Toulouse Borderouge, le cinéma et le mûrier...

Murier-Borderouge-2005.jpg

C’est un magnifique mûrier plus que bicentenaire… Un des derniers survivants à Toulouse de l’époque où Colbert avait fait planter des arbres pour l’élevage des vers à soie… Un mûrier aux branches noueuses qui, l’été, protège de son ombre fraîche les passants venus rêver là, les amoureux débutants, les jeux des petits enfants… puisant son eau dans un puits jamais à sec, juste à portée de ses racines.

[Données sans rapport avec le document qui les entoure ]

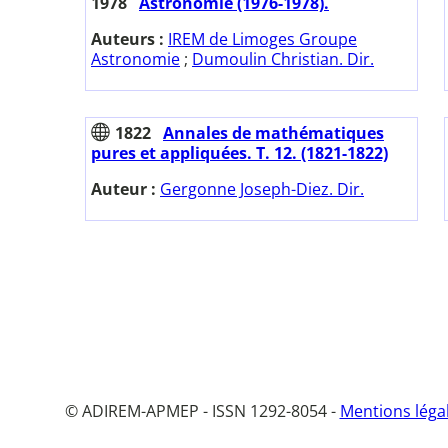
1978
Astronomie (1976-1978).
Auteurs :
IREM de Limoges Groupe
Astronomie
;
Dumoulin Christian. Dir.
1822
Annales de mathématiques
pures et appliquées. T. 12. (1821-1822)
Auteur :
Gergonne Joseph-Diez. Dir.
© ADIREM-APMEP - ISSN 1292-8054 -
Mentions léga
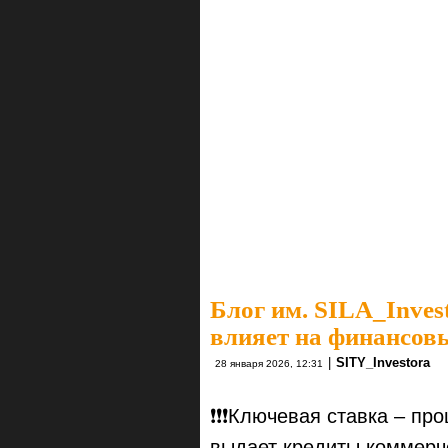
Блог им. SILA_Inves
влияет на финансов
|
SITY_Investora
28 января 2026, 12:31
❗️❗️❗️Ключевая ставка – 
выдает кредиты коммерч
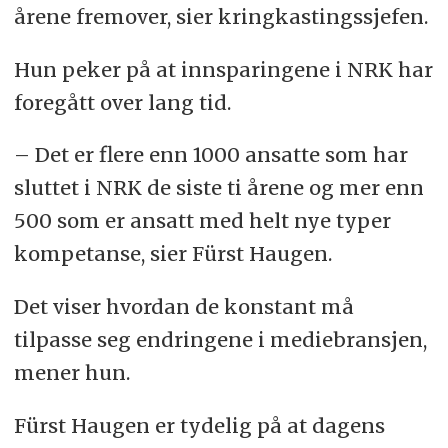
årene fremover, sier kringkastingssjefen.
Hun peker på at innsparingene i NRK har
foregått over lang tid.
– Det er flere enn 1000 ansatte som har
sluttet i NRK de siste ti årene og mer enn
500 som er ansatt med helt nye typer
kompetanse, sier Fürst Haugen.
Det viser hvordan de konstant må
tilpasse seg endringene i mediebransjen,
mener hun.
Fürst Haugen er tydelig på at dagens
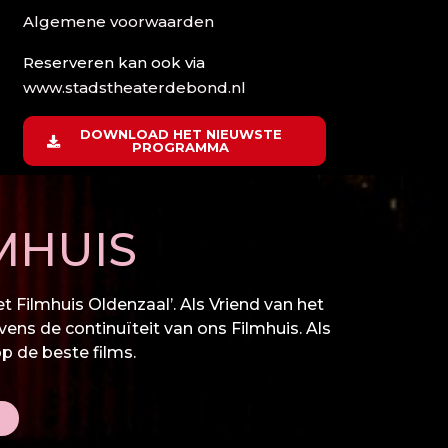
Algemene voorwaarden
Reserveren kan ook via
www.stadstheaterdebond.nl
DOWNLOAD HET NIEUWSTE
PROGRAMMA
MHUIS
 Filmhuis Oldenzaal’. Als Vriend van het
vens de continuïteit van ons Filmhuis. Als
op de beste films.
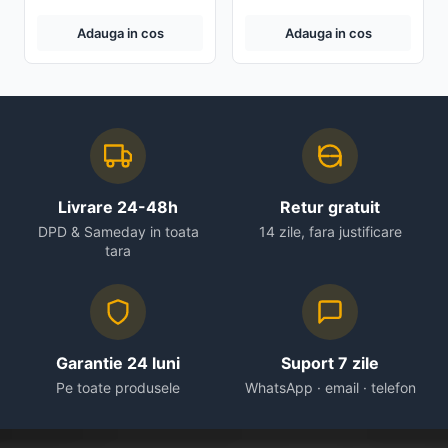
montat pe perete
Adauga in cos
Adauga in cos
Livrare 24-48h
Retur gratuit
DPD & Sameday in toata
14 zile, fara justificare
tara
Garantie 24 luni
Suport 7 zile
Pe toate produsele
WhatsApp · email · telefon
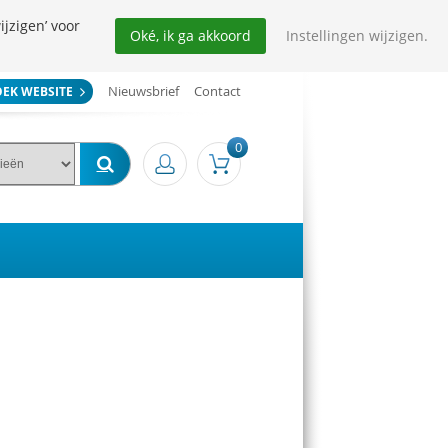
ijzigen’ voor
Oké, ik ga akkoord
Instellingen wijzigen.
Nieuwsbrief
Contact
OEK WEBSITE
0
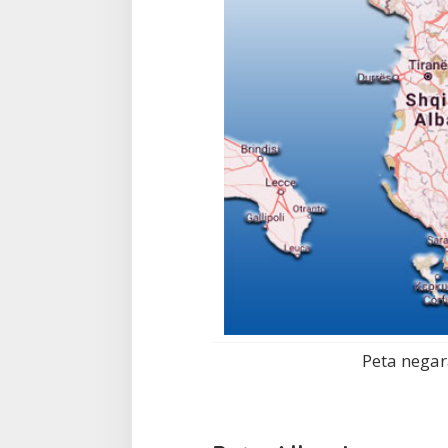
Peta negar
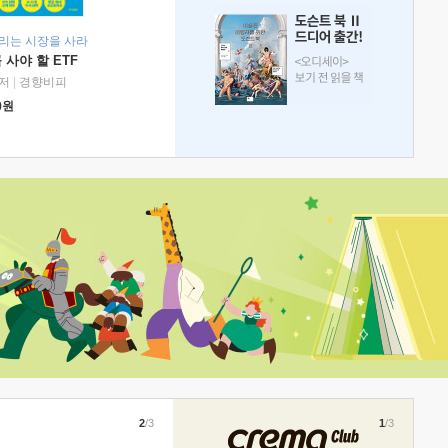
리는 시장을 사라
 사야 할 ETF
저
|
경향비피
0
원
2
/3
1
/3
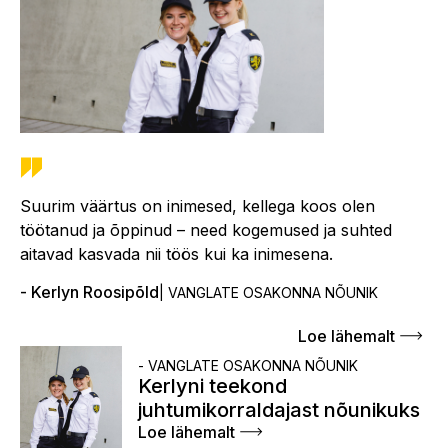
Suurim väärtus on inimesed, kellega koos olen
töötanud ja õppinud – need kogemused ja suhted
aitavad kasvada nii töös kui ka inimesena.
Kerlyn Roosipõld
VANGLATE OSAKONNA NÕUNIK
Loe lähemalt
VANGLATE OSAKONNA NÕUNIK
Kerlyni teekond
juhtumikorraldajast nõunikuks
Loe lähemalt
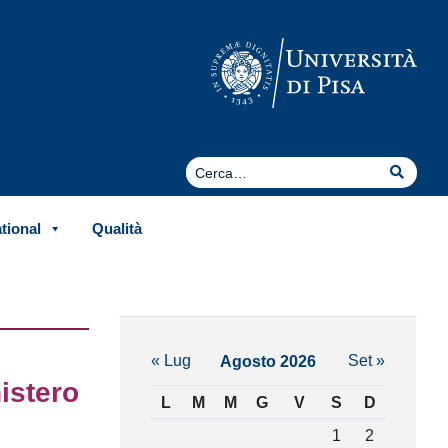
Cerca
Cerca
ational
Qualità
« Lug
Set »
Agosto 2026
nistero
L
M
M
G
V
S
D
1
2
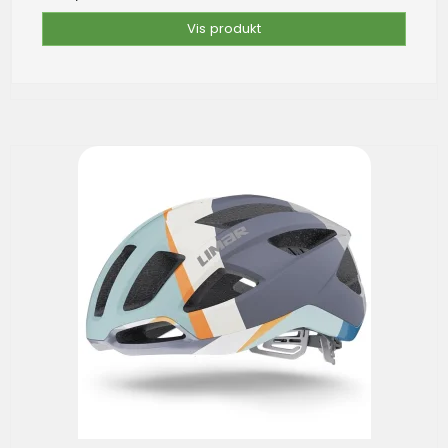
Vis produkt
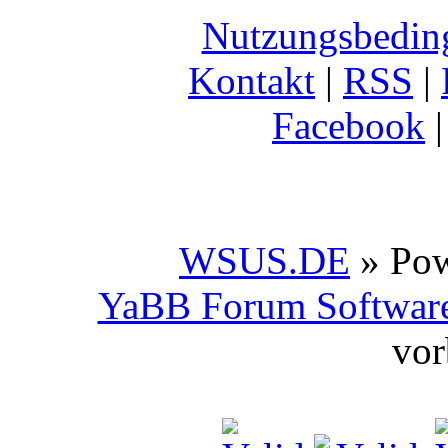
Nutzungsbedin
Kontakt
|
RSS
|
Facebook
WSUS.DE
» Po
YaBB Forum Softwar
vor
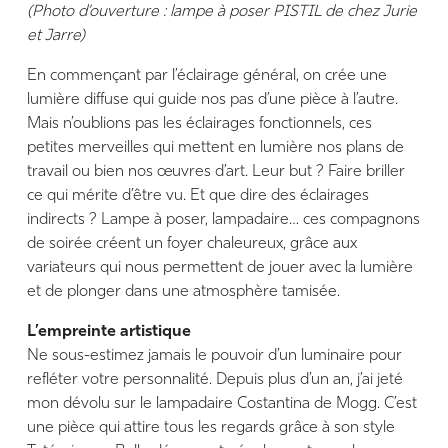
(Photo d’ouverture : lampe à poser PISTIL de chez Jurie
et Jarre)
En commençant par l’éclairage général, on crée une
lumière diffuse qui guide nos pas d’une pièce à l’autre.
Mais n’oublions pas les éclairages fonctionnels, ces
petites merveilles qui mettent en lumière nos plans de
travail ou bien nos œuvres d’art. Leur but ? Faire briller
ce qui mérite d’être vu. Et que dire des éclairages
indirects ? Lampe à poser, lampadaire… ces compagnons
de soirée créent un foyer chaleureux, grâce aux
variateurs qui nous permettent de jouer avec la lumière
et de plonger dans une atmosphère tamisée.
L’empreinte artistique
Ne sous-estimez jamais le pouvoir d’un luminaire pour
refléter votre personnalité. Depuis plus d’un an, j’ai jeté
mon dévolu sur le lampadaire Costantina de Mogg. C’est
une pièce qui attire tous les regards grâce à son style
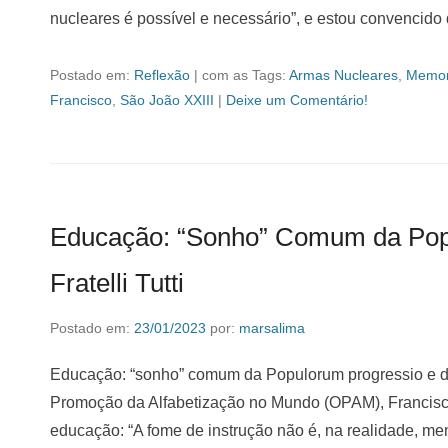
nucleares é possível e necessário”, e estou convencido
Postado em:
Reflexão
|
com as Tags:
Armas Nucleares
,
Memori
Francisco
,
São João XXIII
|
Deixe um Comentário!
Educação: “Sonho” Comum da Pop
Fratelli Tutti
Postado em:
23/01/2023
por:
marsalima
Educação: “sonho” comum da Populorum progressio e da 
Promoção da Alfabetização no Mundo (OPAM), Francisco
educação: “A fome de instrução não é, na realidade, m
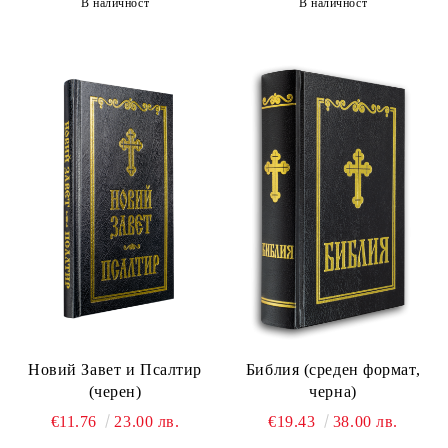
В наличност
В наличност
Новий Завет и Псалтир
Библия (среден формат,
(черен)
черна)
€11.76
23.00 лв.
€19.43
38.00 лв.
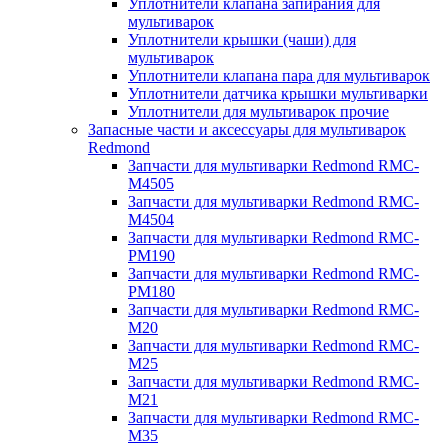
Уплотнители клапана запирания для
мультиварок
Уплотнители крышки (чаши) для
мультиварок
Уплотнители клапана пара для мультиварок
Уплотнители датчика крышки мультиварки
Уплотнители для мультиварок прочие
Запасные части и аксессуары для мультиварок
Redmond
Запчасти для мультиварки Redmond RMC-
M4505
Запчасти для мультиварки Redmond RMC-
M4504
Запчасти для мультиварки Redmond RMC-
PM190
Запчасти для мультиварки Redmond RMC-
PM180
Запчасти для мультиварки Redmond RMC-
M20
Запчасти для мультиварки Redmond RMC-
M25
Запчасти для мультиварки Redmond RMC-
M21
Запчасти для мультиварки Redmond RMC-
M35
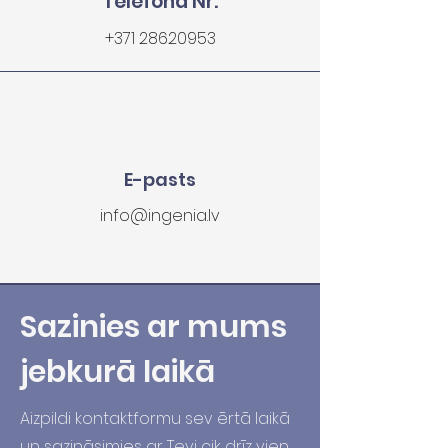
Telefona Nr.
+371 28620953
E-pasts
info@ingenia.lv
Sazinies ar mums
jebkurā laikā
Aizpildi kontaktformu sev ērtā laikā
un sazināsimies ar Tevi cik drīz vien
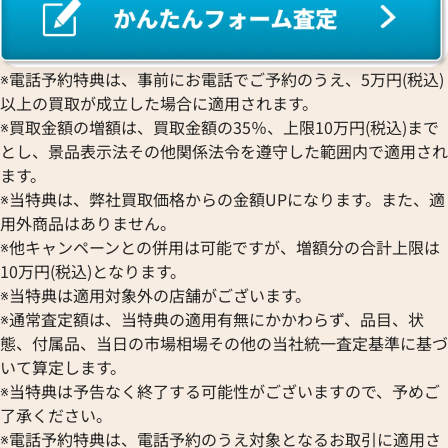
※電話予約特典は、事前にお電話でご予約のうえ、5万円(税込)
以上の買取が成立した場合に適用されます。
※買取金額の増額は、買取金額の35％、上限10万円(税込)まで
とし、景品表示法その他関係法令を遵守した範囲内で適用され
ます。
※当特典は、弊社買取価格からの金額UPになります。また、適
用外商品はありません。
※他キャンペーンとの併用は可能ですが、増額分の合計上限は
10万円(税込)となります。
※当特典は適用対象外の店舗がございます。
※通常査定額は、当特典の適用有無にかかわらず、品目、状
態、付属品、当日の市場相場その他の当社統一査定基準に基づ
いて算定します。
※当特典は予告なく終了する可能性がございますので、予めご
了承ください。
※電話予約特典は、電話予約のうえ対象となるお取引に適用さ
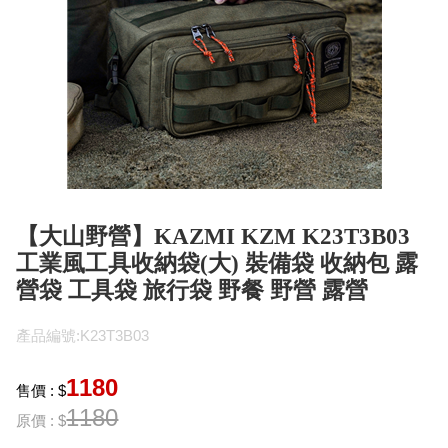
【大山野營】KAZMI KZM K23T3B03
工業風工具收納袋(大) 裝備袋 收納包 露
營袋 工具袋 旅行袋 野餐 野營 露營
產品編號:K23T3B03
1180
售價 : $
1180
原價 : $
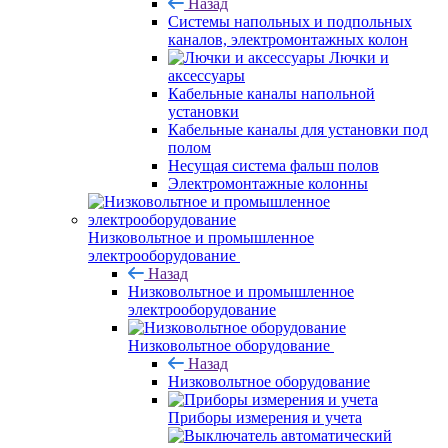
Назад
Системы напольных и подпольных
каналов, электромонтажных колон
Лючки и
аксессуары
Кабельные каналы напольной
установки
Кабельные каналы для установки под
полом
Несущая система фальш полов
Электромонтажные колонны
Низковольтное и промышленное
электрооборудование
Назад
Низковольтное и промышленное
электрооборудование
Низковольтное оборудование
Назад
Низковольтное оборудование
Приборы измерения и учета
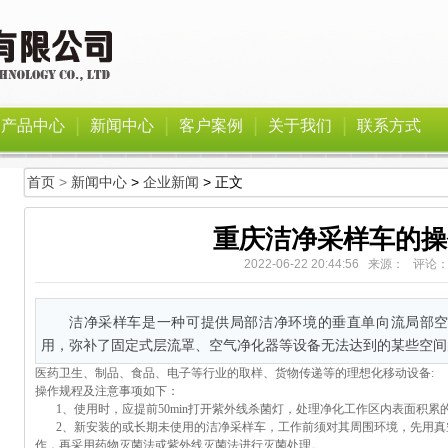
|
|
|
|
产品中心
新闻中心
客户案例
关于我们
联系方式
首页
>
新闻中心
>
企业新闻
> 正文
重庆洁净采样车的操
2022-06-22 20:44:56 来源： 评论
洁净采样车是一种可提供局部洁净环境的垂直单向流局部
用，弥补了固定式层流罩、空气净化器等设备无法达到的某些空间
医药卫生、制品、食品、电子等行业的取样、货物传递等的理想化移动设备:
操作规程及注意事项如下：
1、使用时，应提前50min打开紫外线杀菌灯，处理净化工作区内表面积累的
2、新安装的或长期未使用的
洁净采样车
，工作前须对其周围环境，先用真
作，再采用药物灭菌法或紫外线灭菌法进行灭菌处理。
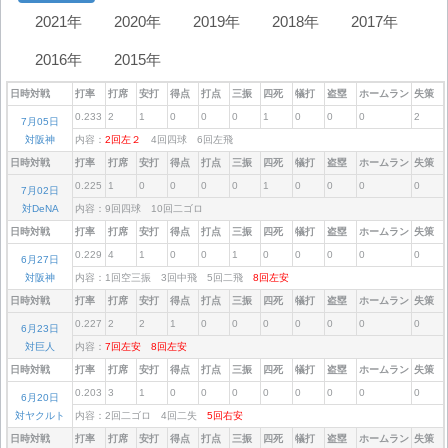
2021年
2020年
2019年
2018年
2017年
2016年
2015年
日時対戦
打率
打席
安打
得点
打点
三振
四死
犠打
盗塁
ホームラン
失策
0.233
2
1
0
0
0
1
0
0
0
2
7月05日
対阪神
内容：
2回左２
4回四球 6回左飛
日時対戦
打率
打席
安打
得点
打点
三振
四死
犠打
盗塁
ホームラン
失策
0.225
1
0
0
0
0
1
0
0
0
0
7月02日
対DeNA
内容：9回四球 10回二ゴロ
日時対戦
打率
打席
安打
得点
打点
三振
四死
犠打
盗塁
ホームラン
失策
0.229
4
1
0
0
1
0
0
0
0
0
6月27日
対阪神
内容：1回空三振 3回中飛 5回二飛
8回左安
日時対戦
打率
打席
安打
得点
打点
三振
四死
犠打
盗塁
ホームラン
失策
0.227
2
2
1
0
0
0
0
0
0
0
6月23日
対巨人
内容：
7回左安
8回左安
日時対戦
打率
打席
安打
得点
打点
三振
四死
犠打
盗塁
ホームラン
失策
0.203
3
1
0
0
0
0
0
0
0
0
6月20日
対ヤクルト
内容：2回二ゴロ 4回二失
5回右安
日時対戦
打率
打席
安打
得点
打点
三振
四死
犠打
盗塁
ホームラン
失策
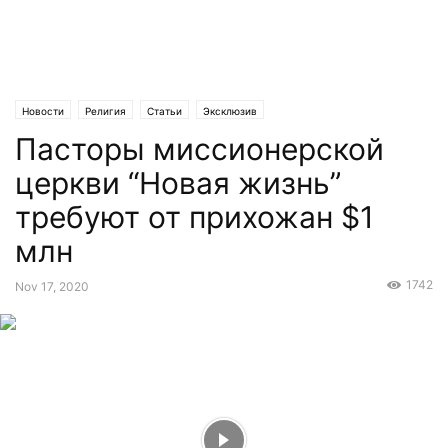
Новости
Религия
Статьи
Эксклюзив
Пасторы миссионерской
церкви “Новая жизнь”
требуют от прихожан $1
млн
1742
Nov 17, 2020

Dans un quartier de Borderouge où depuis des années poussent les immeubles de toutes sortes, les pelleteuses se sont agitées sans discontinuer autour de notre arbre, le béton a gagné du terrain partout, menaçant régulièrement son existence… et pourtant le mûrier est toujours là, résistant à tout par la grâce miraculeuse d’une poignée d’amoureux de la nature ligués pour protéger cet unique vestige d’une histoire dont il ne reste plus grand chose (exceptée, à quelques mètres, la « ferme Niboul »), et qui n’ont eu de cesse de manifester en rappelant que la loi du 26 janvier 1941 protège les mûriers. Grâces leur soit rendues.
La construction des trois petites salles Utopia en a été tourneboulée : une branche empêchant l’installation des échafaudages nécessaires à l’érection d’un mur en béton banché, la question s’est posée de trancher dans le vif, on a discuté, tourné autour du mûrier, consulté les jardiniers de Toulouse, si bien que nos valeureux architectes, après s’être arrachés quelques cheveux, ont revu leur copie : ils ont trouvé une solution de rechange qui préserverait la branche menacée. Vous verrez : c’est ce qui explique la différence de texture du mur qui se trouve à côté du mûrier.